• _WHAT TO DO_:
Leave out the pictures and transcribe the rest of the records exactly.

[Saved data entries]
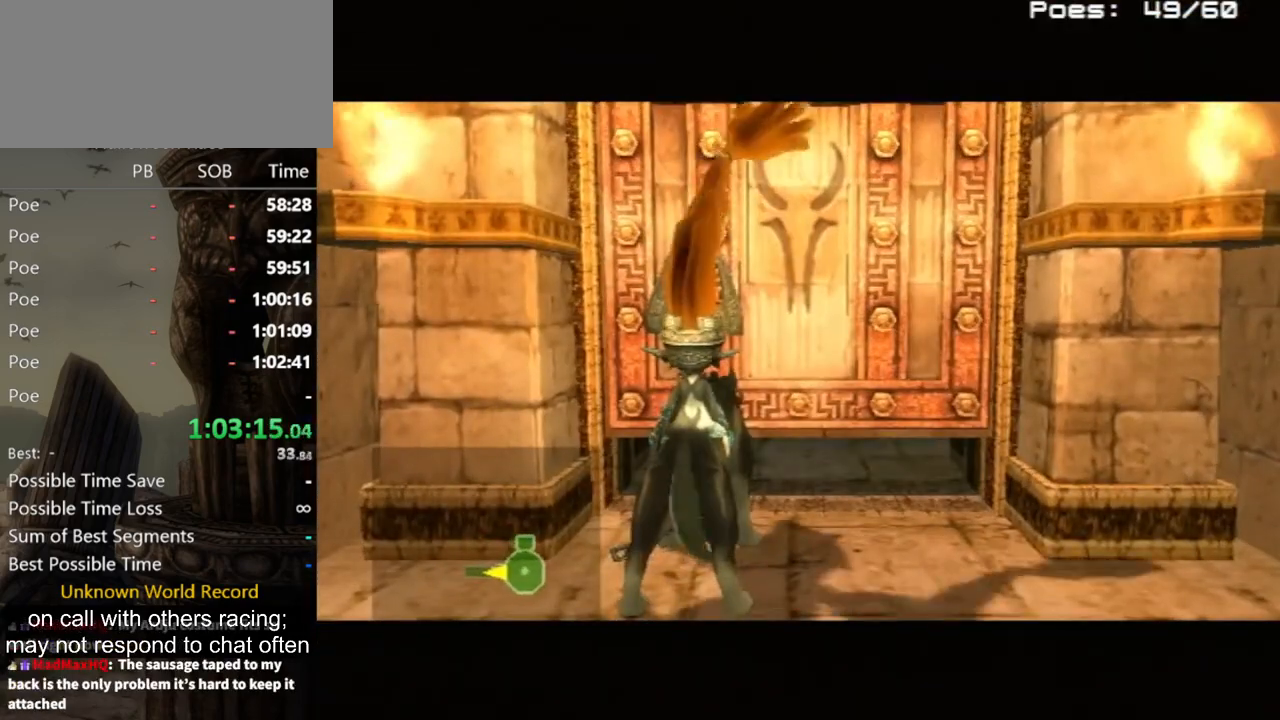
{"buttons": [], "left_stick": "center", "right_stick": "center", "events": []}
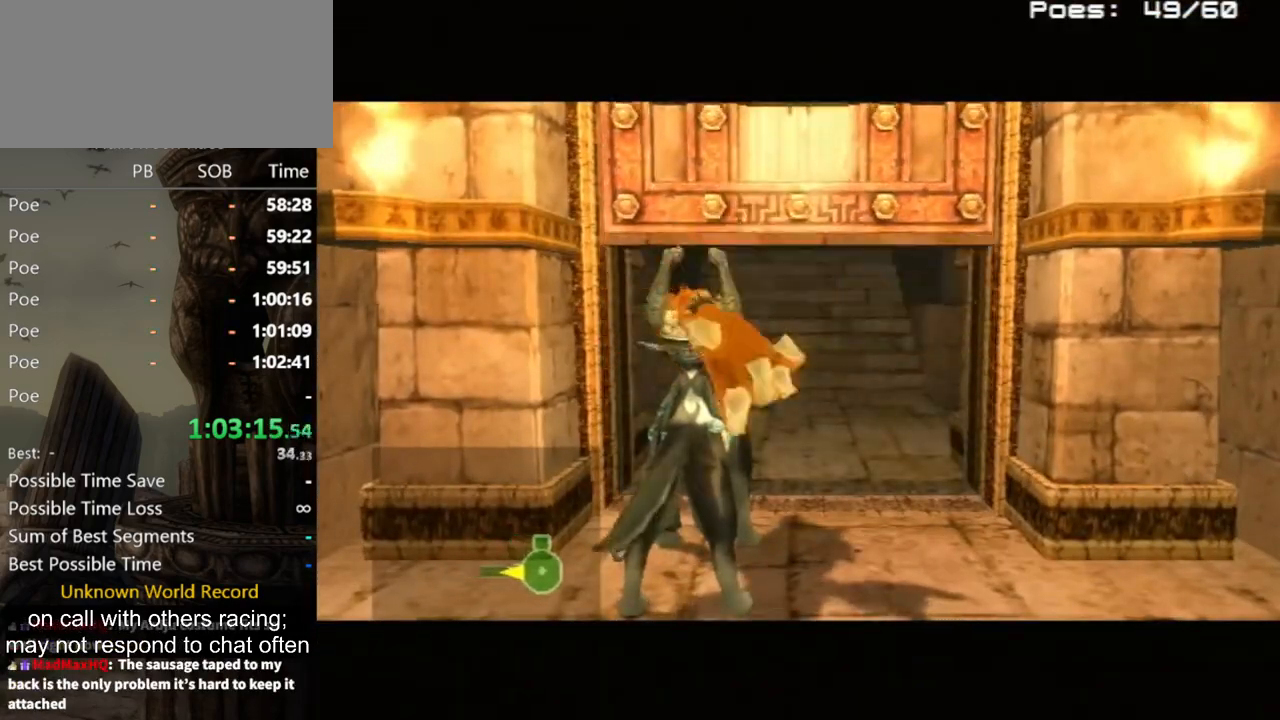
{"buttons": [], "left_stick": "center", "right_stick": "center", "events": []}
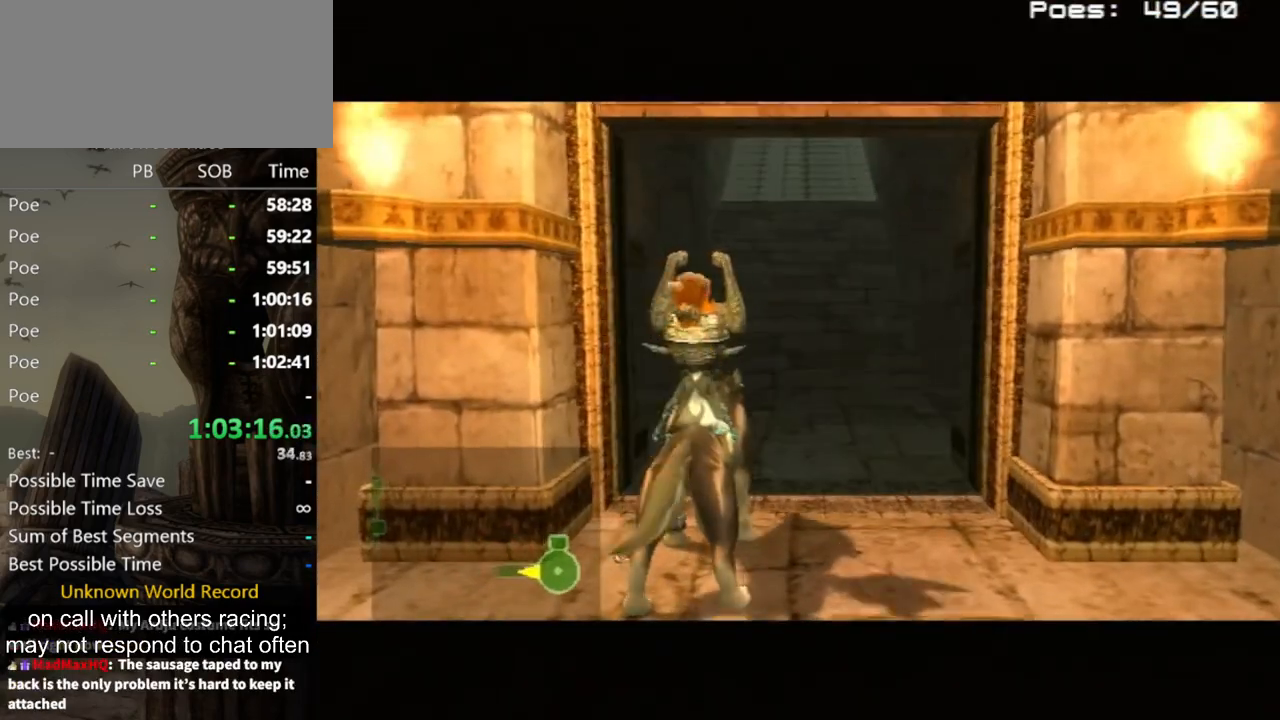
{"buttons": [], "left_stick": "center", "right_stick": "center", "events": []}
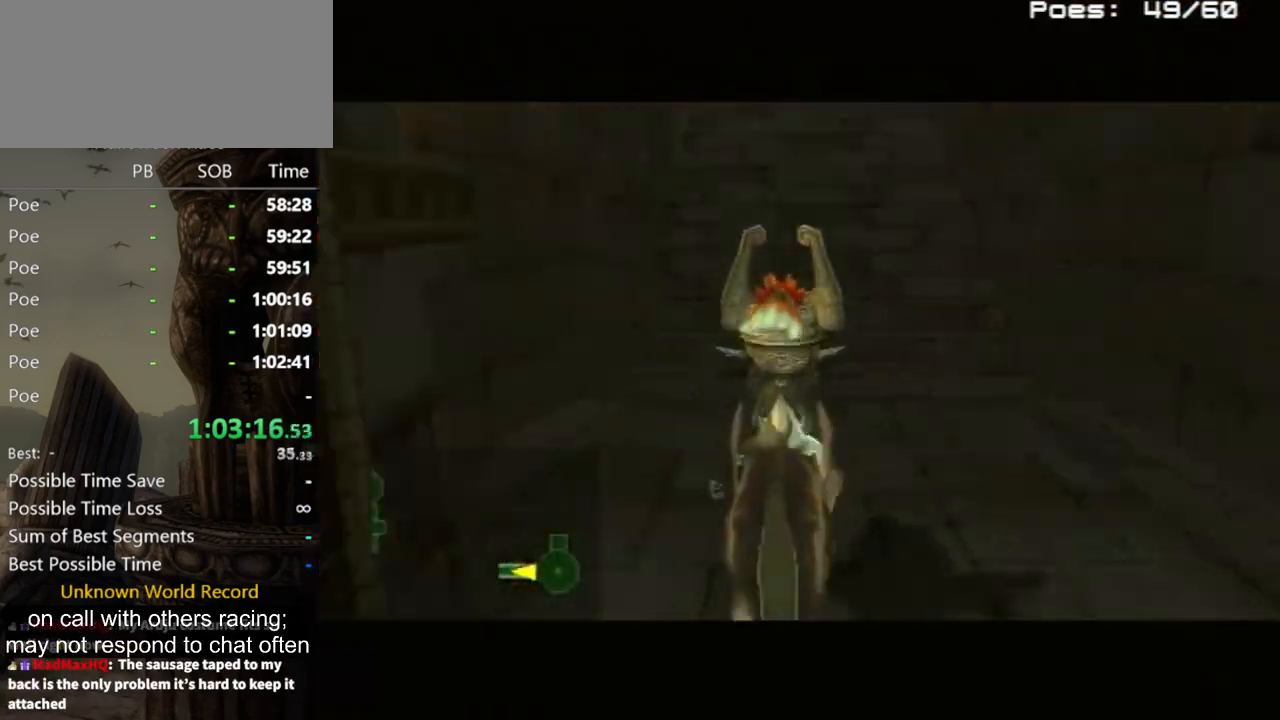
{"buttons": [], "left_stick": "center", "right_stick": "center", "events": []}
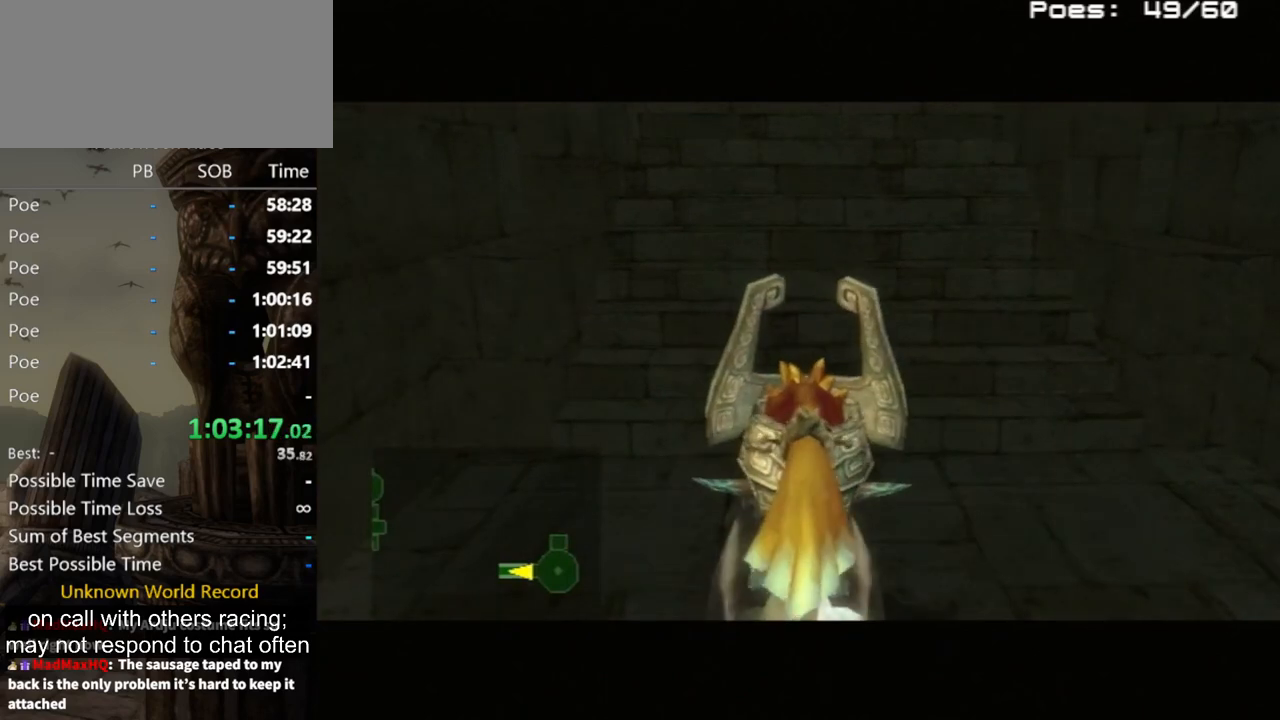
{"buttons": [], "left_stick": "center", "right_stick": "center", "events": []}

• _ANSWER TO THIS TASK_:
{"buttons": [], "left_stick": "center", "right_stick": "center", "events": []}
{"buttons": [], "left_stick": "center", "right_stick": "center", "events": []}
{"buttons": [], "left_stick": "center", "right_stick": "center", "events": []}
{"buttons": [], "left_stick": "center", "right_stick": "center", "events": []}
{"buttons": [], "left_stick": "center", "right_stick": "center", "events": []}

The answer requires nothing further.